Mon rapport avec le Haut-Karabakh est différent. Il n’est pas aisé, entre colère et ressentiment, de comprendre leurs émotions. Les Russes et surtout Staline qui traçait des cercles au crayon bleu sur les cartes pour « encercler » les minorités sont responsables de l’éloignement et des conséquences meurtrières de ces disparités. Le fracas du démembrement de l’Union soviétique, la séparation des « Républiques soviétiques » laissa ces foyers Arméniens proches mais séparés. J’ai parcouru en guerre comme en paix ce corridor de Latchine. Je pensais qu’il fallait ajouter ces vallées Arméniennes superbes à la grande Arménie. Ce fut fait dans une guerre qui l’on oublia trop vite. Ce conflit créa une mémoire de revanche chez les Aziris.

Au Karabakh, nous avons retrouvé un isolement extrême et une déception ; notamment l’aide apportée, insuffisante selon les habitants d’Artsakh qui ont sacrifié de nombreux jeunes gens dans la bataille. Il ne faut pas diminuer l’aide mais la renforcer, sur le plan humanitaire en particulier. Il faut aussi inventer une politique qui mènera au dialogue.

Autre étonnement : Arméniens et gens d’Artzakh, tous ont été surpris par le fait d’être attaqués par les Azéris, les Turcs et de nombreux volontaires islamistes.  Ils ne s’étaient pas préparés à la guerre, ils ne l’avaient pas sentie, ni même imaginée... Surprenant dans ce chaudron du Moyen Orient. Bien sûr on pas dire que les deux entités arméniennes partirent en guerre de gaité de soit de gaité de cœur avec flamme et amour, mais les Arméniens ont apporté une aide au Nagorny Karabagh.

Il reste donc des deux côtés une impression d’abandon et une hostilité qui n’était pas présente que j’avais connue durant la première guerre. Il faut absolument réparer ça, et je pense que ce ne serait pas seulement aux humanitaires qui, après tout, viennent après la bataille, de le faire. C’est une besogne politico-psychologique, c’est une besogne sociétale qu’il faut absolument maintenir. Aurora notre fondation, peut en comprendre l’urgence.

Il y a aussi quelque chose qui nous a beaucoup étonnés : c’est le désir d’indépendance toujours présent en Artsakh. On compare souvent le cas du Haut-Karabakh avec celui du Kosovo que je connais bien. Mais n’oublions pas qu’il y avait quand même deux millions de personnes au Kosovo, et au Karabakh, il y en a 140 000 dont 40 000 qui sont parties...

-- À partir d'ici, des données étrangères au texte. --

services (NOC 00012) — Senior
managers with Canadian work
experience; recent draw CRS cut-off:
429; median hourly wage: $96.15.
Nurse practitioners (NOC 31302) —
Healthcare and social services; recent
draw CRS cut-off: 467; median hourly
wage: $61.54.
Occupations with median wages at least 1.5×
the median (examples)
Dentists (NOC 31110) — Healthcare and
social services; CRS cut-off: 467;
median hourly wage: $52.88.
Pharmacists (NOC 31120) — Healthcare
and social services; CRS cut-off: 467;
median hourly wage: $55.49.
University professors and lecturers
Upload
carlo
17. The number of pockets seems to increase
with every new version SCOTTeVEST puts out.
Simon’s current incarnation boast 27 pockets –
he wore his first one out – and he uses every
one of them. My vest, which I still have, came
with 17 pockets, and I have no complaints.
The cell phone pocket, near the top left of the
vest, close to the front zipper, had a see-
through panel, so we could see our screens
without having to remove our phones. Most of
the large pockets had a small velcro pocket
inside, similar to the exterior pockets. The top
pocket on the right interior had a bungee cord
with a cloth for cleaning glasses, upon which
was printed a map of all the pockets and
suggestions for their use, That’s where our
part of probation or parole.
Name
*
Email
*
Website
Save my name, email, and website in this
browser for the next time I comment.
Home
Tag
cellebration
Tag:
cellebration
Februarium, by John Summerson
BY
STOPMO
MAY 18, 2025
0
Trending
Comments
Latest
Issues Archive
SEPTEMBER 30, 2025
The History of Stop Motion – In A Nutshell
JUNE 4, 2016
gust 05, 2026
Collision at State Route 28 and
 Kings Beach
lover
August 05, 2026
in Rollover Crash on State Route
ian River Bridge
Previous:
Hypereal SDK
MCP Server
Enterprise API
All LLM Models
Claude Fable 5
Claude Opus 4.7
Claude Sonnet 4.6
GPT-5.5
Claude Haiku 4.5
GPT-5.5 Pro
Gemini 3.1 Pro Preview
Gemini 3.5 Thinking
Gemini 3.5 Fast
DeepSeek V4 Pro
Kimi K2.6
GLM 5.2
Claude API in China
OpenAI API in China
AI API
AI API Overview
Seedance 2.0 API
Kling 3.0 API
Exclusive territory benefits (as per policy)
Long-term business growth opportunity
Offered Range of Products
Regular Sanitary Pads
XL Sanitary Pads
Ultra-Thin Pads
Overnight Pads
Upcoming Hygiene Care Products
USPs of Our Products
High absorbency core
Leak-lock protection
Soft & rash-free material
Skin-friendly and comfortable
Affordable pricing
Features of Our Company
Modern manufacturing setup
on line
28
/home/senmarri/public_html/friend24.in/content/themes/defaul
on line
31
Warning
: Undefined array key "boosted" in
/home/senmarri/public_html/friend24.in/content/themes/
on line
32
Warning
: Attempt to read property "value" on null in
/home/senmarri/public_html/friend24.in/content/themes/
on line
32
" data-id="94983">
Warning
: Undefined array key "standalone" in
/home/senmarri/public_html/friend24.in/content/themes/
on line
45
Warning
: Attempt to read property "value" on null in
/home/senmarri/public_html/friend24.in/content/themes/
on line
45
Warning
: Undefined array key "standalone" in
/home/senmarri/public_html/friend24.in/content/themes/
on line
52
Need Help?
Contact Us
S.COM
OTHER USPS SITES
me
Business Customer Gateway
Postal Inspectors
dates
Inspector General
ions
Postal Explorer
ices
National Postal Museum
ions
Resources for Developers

J’espère qu’un jour, une négociation permettra de maintenir l’accès direct comme c’était le cas avant avec Artsakh. Je pense que le dialogue indispensable peut se nouer grâce aux efforts de tous et surtout des Russes. Oui il faut donner à M. Poutine un rôle de faiseur de paix.

Je sais que cela semble contradictoire. Le réalisme l’exige. Et le destin des Arméniens aussi.

Enfin, ce voyage était un voyage AURORA, cette fondation qui réunit des gens exceptionnels, et cette liste de candidats que j’ai lue en venant ici, des 18 personnes sélectionnées pour le Prix AURORA 2021, nous apprend la bravoure, l’intelligence, la détermination, la persistance…

C’est de telles valeurs dont nous avons besoin pour entamer cet indispensable et long dialogue pour une paix équilibrée.